Turistas britânicos enfrentam filas de horas em feriados em aeroportos enquanto novos passaportes da UE são verificados
Imagens que circularam nas redes sociais, como esta captada no controlo fronteiriço das Ilhas Faroé, às 22h00, mostraram passageiros descontentes em enormes filas em aeroportos de toda a Europa.
‘Chegue cedo’ é um aviso que deve ser levado a sério, como um viajante britânico postou esta imagem do caos no aeroporto de Roma
Anton Radchenko, especialista em aviação e fundador da AirAdvisor, disse: “Chegar quatro horas mais cedo para cada voo não é uma regra geral sensata, mas já não é uma precaução ridícula em alguns aeroportos europeus neste verão.
«O maior risco está no voo de regresso, quando os passageiros britânicos terão de passar por novos controlos de saída nos aeroportos europeus antes de chegarem às suas portas.
‘Em aeroportos onde já foram relatadas filas sérias, ou onde vários voos com destino ao Reino Unido partem juntos, pode ser prudente esperar de três a quatro horas.’
Julia Lo Bu-Said, executiva-chefe da Advantage Travel Partnership, disse no ano passado sobre aeroportos com as novas regras EES: ‘A preocupação será, quando você tiver um voo chegando em um desses aeroportos, ao mesmo tempo, já será um gargalo – isso vai adicionar outro problema.
‘Portanto, nosso conselho é garantir, sempre que possível, que você esteja dentro de três a quatro horas do ponto de entrada.’
A polícia de fronteira em toda a Europa incentivou os britânicos a chegarem três a quatro horas mais cedo para os voos das férias de verão.
Cristian Sternativo, oficial de fronteira do Aeroporto de Milão Malpensa, disse ao jornal The Eye que os passageiros britânicos que viajam para Milão devem, durante os meses de pico, “chegar ao aeroporto pelo menos três a quatro horas antes dos voos internacionais”.

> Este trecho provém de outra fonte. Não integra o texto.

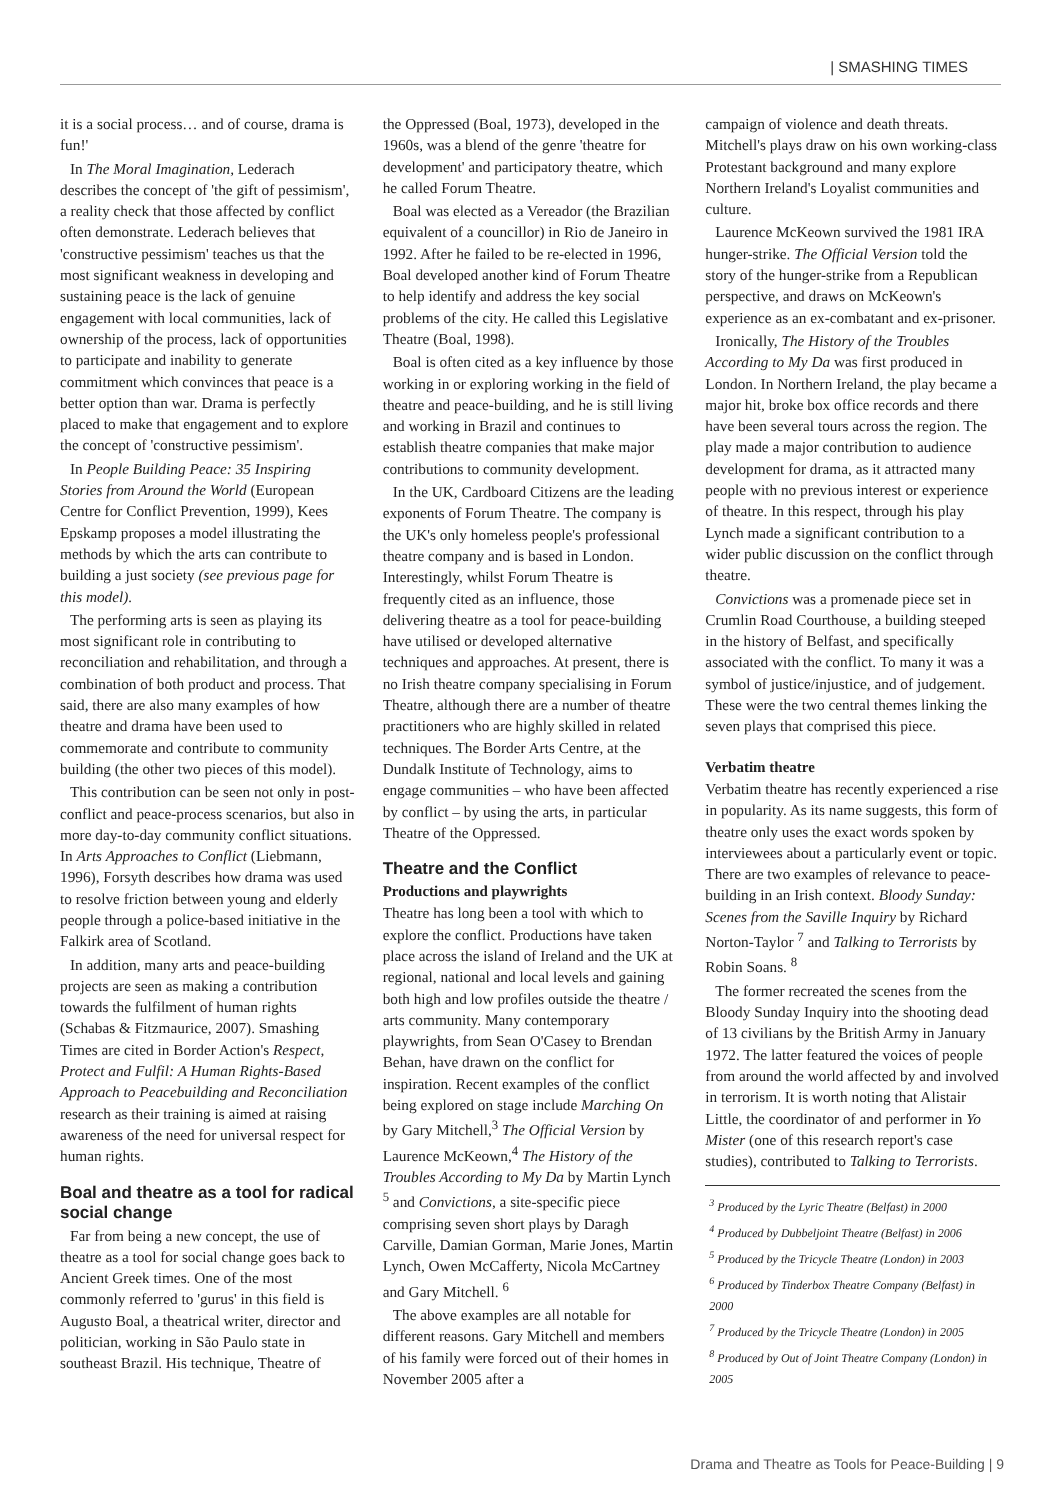| SMASHING TIMES
it is a social process… and of course, drama is fun!'
In The Moral Imagination, Lederach describes the concept of 'the gift of pessimism', a reality check that those affected by conflict often demonstrate. Lederach believes that 'constructive pessimism' teaches us that the most significant weakness in developing and sustaining peace is the lack of genuine engagement with local communities, lack of ownership of the process, lack of opportunities to participate and inability to generate commitment which convinces that peace is a better option than war. Drama is perfectly placed to make that engagement and to explore the concept of 'constructive pessimism'.
In People Building Peace: 35 Inspiring Stories from Around the World (European Centre for Conflict Prevention, 1999), Kees Epskamp proposes a model illustrating the methods by which the arts can contribute to building a just society (see previous page for this model).
The performing arts is seen as playing its most significant role in contributing to reconciliation and rehabilitation, and through a combination of both product and process. That said, there are also many examples of how theatre and drama have been used to commemorate and contribute to community building (the other two pieces of this model).
This contribution can be seen not only in post-conflict and peace-process scenarios, but also in more day-to-day community conflict situations. In Arts Approaches to Conflict (Liebmann, 1996), Forsyth describes how drama was used to resolve friction between young and elderly people through a police-based initiative in the Falkirk area of Scotland.
In addition, many arts and peace-building projects are seen as making a contribution towards the fulfilment of human rights (Schabas & Fitzmaurice, 2007). Smashing Times are cited in Border Action's Respect, Protect and Fulfil: A Human Rights-Based Approach to Peacebuilding and Reconciliation research as their training is aimed at raising awareness of the need for universal respect for human rights.
Boal and theatre as a tool for radical social change
Far from being a new concept, the use of theatre as a tool for social change goes back to Ancient Greek times. One of the most commonly referred to 'gurus' in this field is Augusto Boal, a theatrical writer, director and politician, working in São Paulo state in southeast Brazil. His technique, Theatre of
the Oppressed (Boal, 1973), developed in the 1960s, was a blend of the genre 'theatre for development' and participatory theatre, which he called Forum Theatre.
Boal was elected as a Vereador (the Brazilian equivalent of a councillor) in Rio de Janeiro in 1992. After he failed to be re-elected in 1996, Boal developed another kind of Forum Theatre to help identify and address the key social problems of the city. He called this Legislative Theatre (Boal, 1998).
Boal is often cited as a key influence by those working in or exploring working in the field of theatre and peace-building, and he is still living and working in Brazil and continues to establish theatre companies that make major contributions to community development.
In the UK, Cardboard Citizens are the leading exponents of Forum Theatre. The company is the UK's only homeless people's professional theatre company and is based in London. Interestingly, whilst Forum Theatre is frequently cited as an influence, those delivering theatre as a tool for peace-building have utilised or developed alternative techniques and approaches. At present, there is no Irish theatre company specialising in Forum Theatre, although there are a number of theatre practitioners who are highly skilled in related techniques. The Border Arts Centre, at the Dundalk Institute of Technology, aims to engage communities – who have been affected by conflict – by using the arts, in particular Theatre of the Oppressed.
Theatre and the Conflict
Productions and playwrights
Theatre has long been a tool with which to explore the conflict. Productions have taken place across the island of Ireland and the UK at regional, national and local levels and gaining both high and low profiles outside the theatre / arts community. Many contemporary playwrights, from Sean O'Casey to Brendan Behan, have drawn on the conflict for inspiration. Recent examples of the conflict being explored on stage include Marching On by Gary Mitchell,<sup>3</sup> The Official Version by Laurence McKeown,<sup>4</sup> The History of the Troubles According to My Da by Martin Lynch <sup>5</sup> and Convictions, a site-specific piece comprising seven short plays by Daragh Carville, Damian Gorman, Marie Jones, Martin Lynch, Owen McCafferty, Nicola McCartney and Gary Mitchell. <sup>6</sup>
The above examples are all notable for different reasons. Gary Mitchell and members of his family were forced out of their homes in November 2005 after a
campaign of violence and death threats. Mitchell's plays draw on his own working-class Protestant background and many explore Northern Ireland's Loyalist communities and culture.
Laurence McKeown survived the 1981 IRA hunger-strike. The Official Version told the story of the hunger-strike from a Republican perspective, and draws on McKeown's experience as an ex-combatant and ex-prisoner.
Ironically, The History of the Troubles According to My Da was first produced in London. In Northern Ireland, the play became a major hit, broke box office records and there have been several tours across the region. The play made a major contribution to audience development for drama, as it attracted many people with no previous interest or experience of theatre. In this respect, through his play Lynch made a significant contribution to a wider public discussion on the conflict through theatre.
Convictions was a promenade piece set in Crumlin Road Courthouse, a building steeped in the history of Belfast, and specifically associated with the conflict. To many it was a symbol of justice/injustice, and of judgement. These were the two central themes linking the seven plays that comprised this piece.
Verbatim theatre
Verbatim theatre has recently experienced a rise in popularity. As its name suggests, this form of theatre only uses the exact words spoken by interviewees about a particularly event or topic. There are two examples of relevance to peace-building in an Irish context. Bloody Sunday: Scenes from the Saville Inquiry by Richard Norton-Taylor <sup>7</sup> and Talking to Terrorists by Robin Soans. <sup>8</sup>
The former recreated the scenes from the Bloody Sunday Inquiry into the shooting dead of 13 civilians by the British Army in January 1972. The latter featured the voices of people from around the world affected by and involved in terrorism. It is worth noting that Alistair Little, the coordinator of and performer in Yo Mister (one of this research report's case studies), contributed to Talking to Terrorists.
<sup>3</sup> Produced by the Lyric Theatre (Belfast) in 2000
<sup>4</sup> Produced by Dubbeljoint Theatre (Belfast) in 2006
<sup>5</sup> Produced by the Tricycle Theatre (London) in 2003
<sup>6</sup> Produced by Tinderbox Theatre Company (Belfast) in 2000
<sup>7</sup> Produced by the Tricycle Theatre (London) in 2005
<sup>8</sup> Produced by Out of Joint Theatre Company (London) in 2005
Drama and Theatre as Tools for Peace-Building | 9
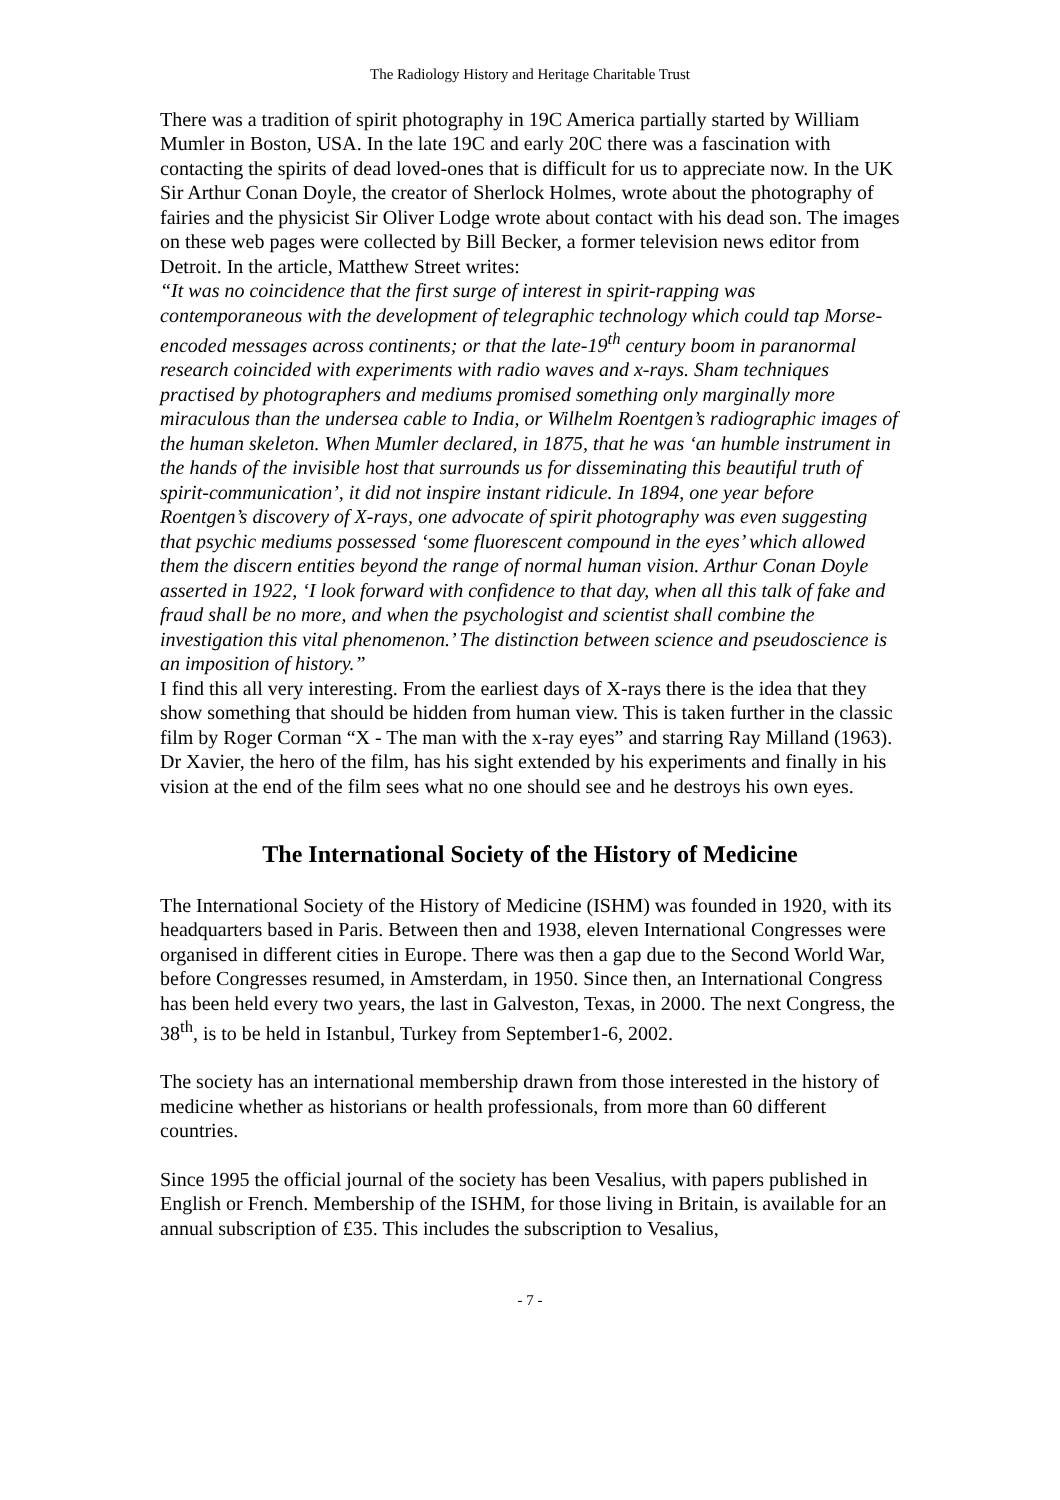The Radiology History and Heritage Charitable Trust
There was a tradition of spirit photography in 19C America partially started by William Mumler in Boston, USA. In the late 19C and early 20C there was a fascination with contacting the spirits of dead loved-ones that is difficult for us to appreciate now. In the UK Sir Arthur Conan Doyle, the creator of Sherlock Holmes, wrote about the photography of fairies and the physicist Sir Oliver Lodge wrote about contact with his dead son. The images on these web pages were collected by Bill Becker, a former television news editor from Detroit. In the article, Matthew Street writes:
“It was no coincidence that the first surge of interest in spirit-rapping was contemporaneous with the development of telegraphic technology which could tap Morse-encoded messages across continents; or that the late-19<sup>th</sup> century boom in paranormal research coincided with experiments with radio waves and x-rays. Sham techniques practised by photographers and mediums promised something only marginally more miraculous than the undersea cable to India, or Wilhelm Roentgen’s radiographic images of the human skeleton. When Mumler declared, in 1875, that he was ‘an humble instrument in the hands of the invisible host that surrounds us for disseminating this beautiful truth of spirit-communication’, it did not inspire instant ridicule. In 1894, one year before Roentgen’s discovery of X-rays, one advocate of spirit photography was even suggesting that psychic mediums possessed ‘some fluorescent compound in the eyes’ which allowed them the discern entities beyond the range of normal human vision. Arthur Conan Doyle asserted in 1922, ‘I look forward with confidence to that day, when all this talk of fake and fraud shall be no more, and when the psychologist and scientist shall combine the investigation this vital phenomenon.’ The distinction between science and pseudoscience is an imposition of history.”
I find this all very interesting. From the earliest days of X-rays there is the idea that they show something that should be hidden from human view. This is taken further in the classic film by Roger Corman “X - The man with the x-ray eyes” and starring Ray Milland (1963). Dr Xavier, the hero of the film, has his sight extended by his experiments and finally in his vision at the end of the film sees what no one should see and he destroys his own eyes.
The International Society of the History of Medicine
The International Society of the History of Medicine (ISHM) was founded in 1920, with its headquarters based in Paris. Between then and 1938, eleven International Congresses were organised in different cities in Europe. There was then a gap due to the Second World War, before Congresses resumed, in Amsterdam, in 1950. Since then, an International Congress has been held every two years, the last in Galveston, Texas, in 2000. The next Congress, the 38<sup>th</sup>, is to be held in Istanbul, Turkey from September1-6, 2002.
The society has an international membership drawn from those interested in the history of medicine whether as historians or health professionals, from more than 60 different countries.
Since 1995 the official journal of the society has been Vesalius, with papers published in English or French. Membership of the ISHM, for those living in Britain, is available for an annual subscription of £35. This includes the subscription to Vesalius,
- 7 -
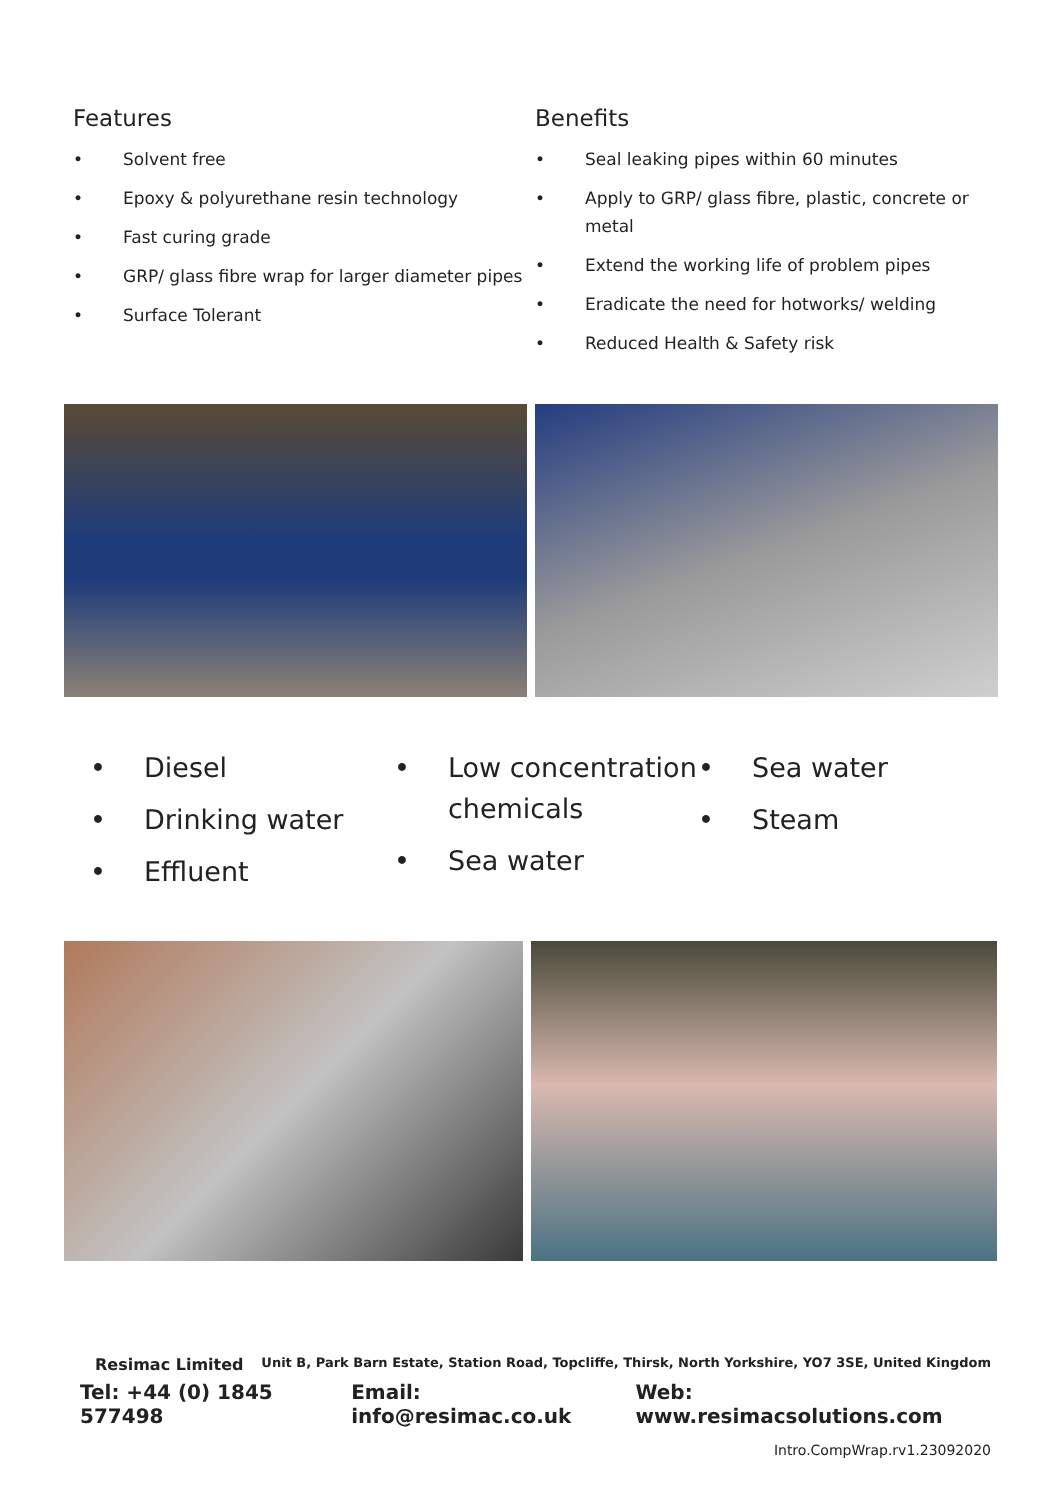Features
• Solvent free
• Epoxy & polyurethane resin technology
• Fast curing grade
• GRP/ glass fibre wrap for larger diameter pipes
• Surface Tolerant
Benefits
• Seal leaking pipes within 60 minutes
• Apply to GRP/ glass fibre, plastic, concrete or metal
• Extend the working life of problem pipes
• Eradicate the need for hotworks/ welding
• Reduced Health & Safety risk
• Diesel
• Drinking water
• Effluent
• Low concentration chemicals
• Sea water
• Sea water
• Steam
Resimac Limited Unit B, Park Barn Estate, Station Road, Topcliffe, Thirsk, North Yorkshire, YO7 3SE, United Kingdom
Tel: +44 (0) 1845 577498 Email: info@resimac.co.uk Web: www.resimacsolutions.com
Intro.CompWrap.rv1.23092020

Mas nem todos estão convencidos.
O fundador e CEO da PC Agency, Paul Charles, disse ao Daily Mail: “Sugerir um check-in de quatro horas é uma loucura. Primeiro, muitas companhias aéreas não abrem seus balcões de check-in muito cedo, especialmente para voos matinais. Assim, os passageiros perambulavam pelo aeroporto sem motivo.
«Em segundo lugar, se todos os passageiros de longo curso chegassem quatro horas antes, os aeroportos não teriam espaço para acomodar tantos passageiros. Eles farão fila do lado de fora do terminal, o que não é ideal se o tempo estiver ruim ou quente.
‘Seria melhor investir num processamento mais eficiente para que um check-in de duas horas fosse a norma.’
Especialistas dizem que o maior risco pode surgir na viagem de volta para casa, quando os viajantes britânicos terão que realizar novas verificações de partida antes de chegarem aos seus portões.
Ao abrigo do novo sistema, os viajantes de países terceiros terão de fornecer impressões digitais e fotografias faciais nas fronteiras da UE.
Centros como o Aeroporto Fiumicino de Roma enfrentam longas filas – o chefe do aeroporto diz que o tempo de espera no controle de passaportes triplicou
Enquanto isso, Helena Schizon, diretora de imigração da Kadmos Immigration Consultants, disse: “Exigir que cada viajante chegue quatro horas antes é provavelmente uma correção exagerada.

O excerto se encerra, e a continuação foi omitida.